Le fruit de ses recherches a coûté à tous les membres de l'équipe leur notoriété, puisque les conclusions furent fortement contestés par des firmes d'ingénieurs en construction ainsi que par le Ministère de la sécurité publique. En effet, Kaïra désirait pousser les évaluations sur place, au barrage, afin de déterminer les causes de bris et les effets sur la structure des incidents survenus. Elle n'a jamais obtenu accès au site de Rouan et les firmes de construction ont pu réparer le barrage avec l'aval du gouvernement. Et Kaïra, la géologue promis à un brillant avenir, cheffe du projet n'a jamais été plus loin, conservant son étude sous le bras et ses incompréhensions face à la rigidité du Gouvernement. Elle était jeune et intelligente, mais il lui manquait une chose importante pour comprendre les motivations des Ministères de la Sécurité et... de la Défense... la vérité sur l'incident du Barrage de Rouan. Celle d'il y a vingt ans.
Maintenant que tout lui a été révélé à la Montagne Bleue et qu'elle a pu confronter plus précisément ses connaissances avec les souvenirs de William, elle est à même de comprendre la menace qu'elle a pu représenter pour les Stotelss et leurs supporters terriens.
C'est donc avec une détermination grandissante et un besoin de venger son honneur bafoué, qu'elle prend la tête du petit groupe dans les limites de la Station. Cela fait plus de six mois qu'elle n'est pas venue en ces lieux. En effet, sous les conseils du Pr Doowning, à qui l'Université venait de couper les subventions et sa chaire de recherches et d'enseignement supérieur, elle est partie se perdre dans la nature. Pauvre Josh ! On le discréditait pour falsifications d'études et propos mensongers, l'accusant de diffamations envers de hauts représentants gouvernementaux dans le cas de l'étude du Barrage de Rouan. Le fameux article de Geologiea, publié dans la foulée de la thèse de Kaïra, est pointé du doigt et cité à la une des journaux économiques et dans la presse à scandale. Avant que la jeune fille ne soit éclaboussée, Doowning lui a ordonné de quitter le labo avec ses recherches et de ne plus y revenir. Le cœur en charpies et l'âme apeurée, elle lui a obéi. Elle n'a eu le choix que d'observer la déchéance de son directeur et ami, dans tous les médias, n'ayant pas le courage de se lever et d'aller le défendre. Elle en a toujours honte maintenant et ce geste d'aider les Rescapés de la Montagne en est un de vengeance mais de pardon aussi.

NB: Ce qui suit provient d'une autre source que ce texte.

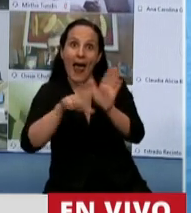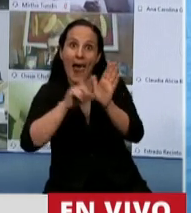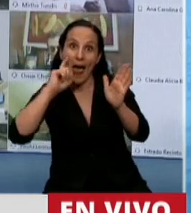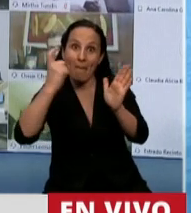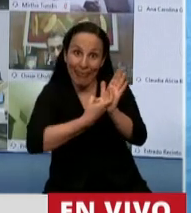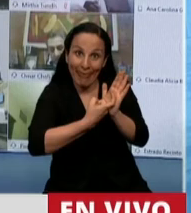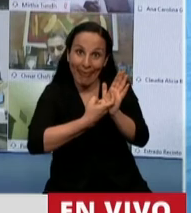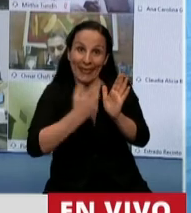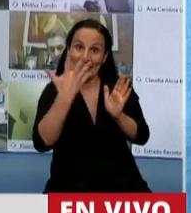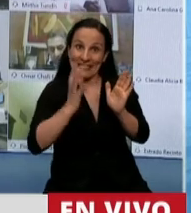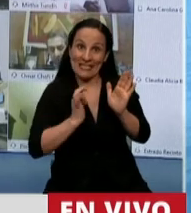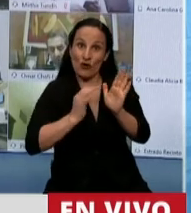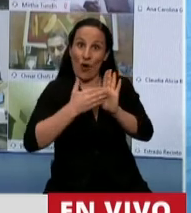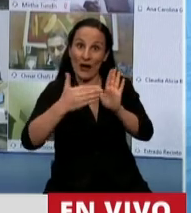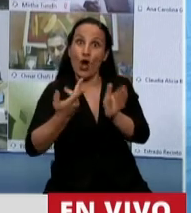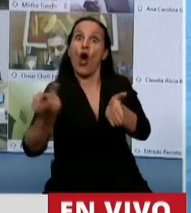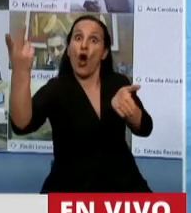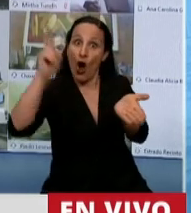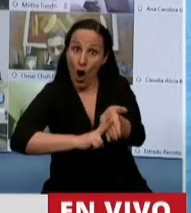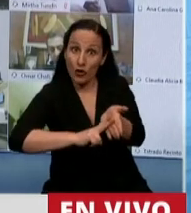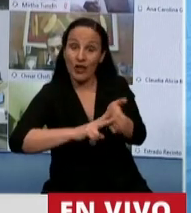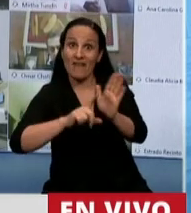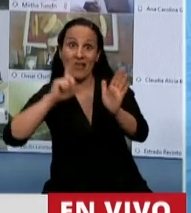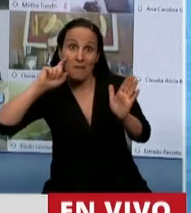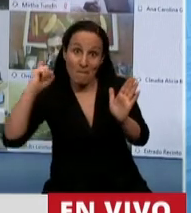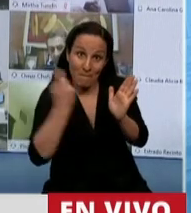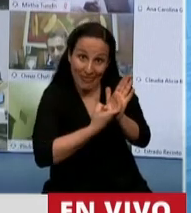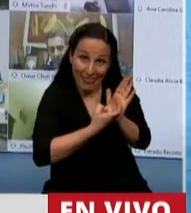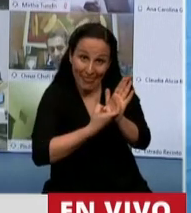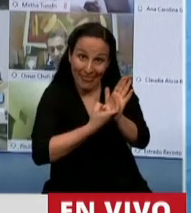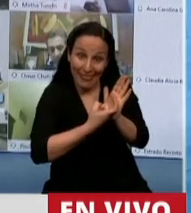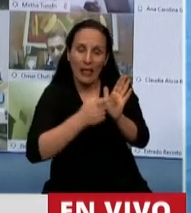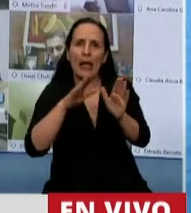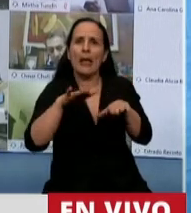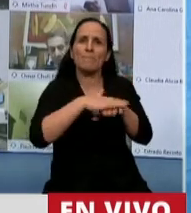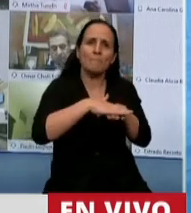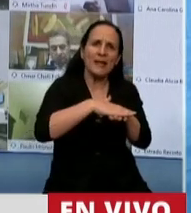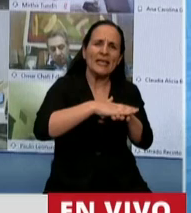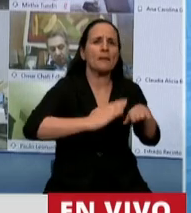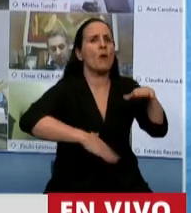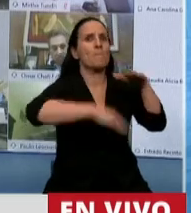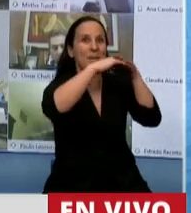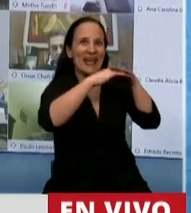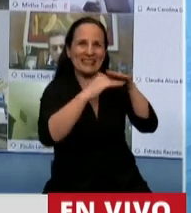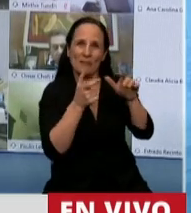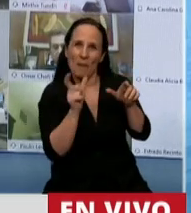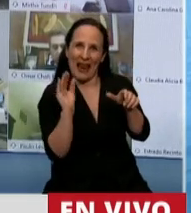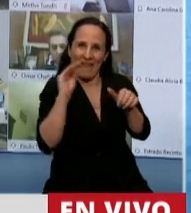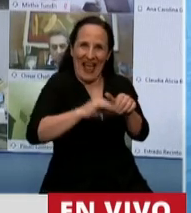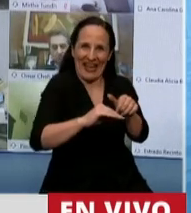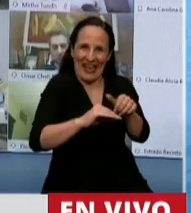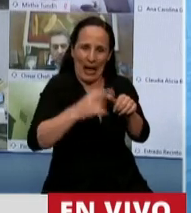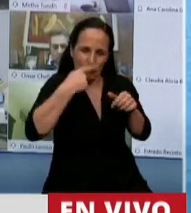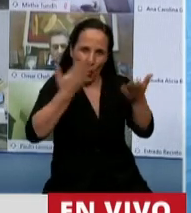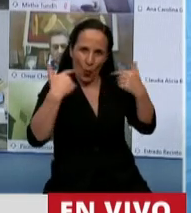los mínimos y máximos establecidos en el último párrafo se agrega esa parte en el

Passant par les barrières à demi détruites de la Station de géologie, elle conduit le petit équipage dans l'étendue de terres sauvages qui l'entoure, plus de 15 kilomètres carrés de nature préservée. Suivant le chemin, enneigé et non entretenu, qui mène aux bâtiments principaux, un spectacle désolant les y attend.
- Qu'en pense-tu Noah ? demande William en voyant s'approcher le cheval de Noah et de Chimey à sa hauteur.
- Je te mentirais William si je te disais que tout va bien. Je ne me sens pas à l'aise ici. Pas un danger immédiat mais il y a un murmure Stotelss je ne sais pas où.
- Il y aurait des Stotelss ici ! s'étonne Kaïra assise devant le commandant.
- Ouvrons l'œil, déclare Arianna qui les a entendus et qui prend son arme.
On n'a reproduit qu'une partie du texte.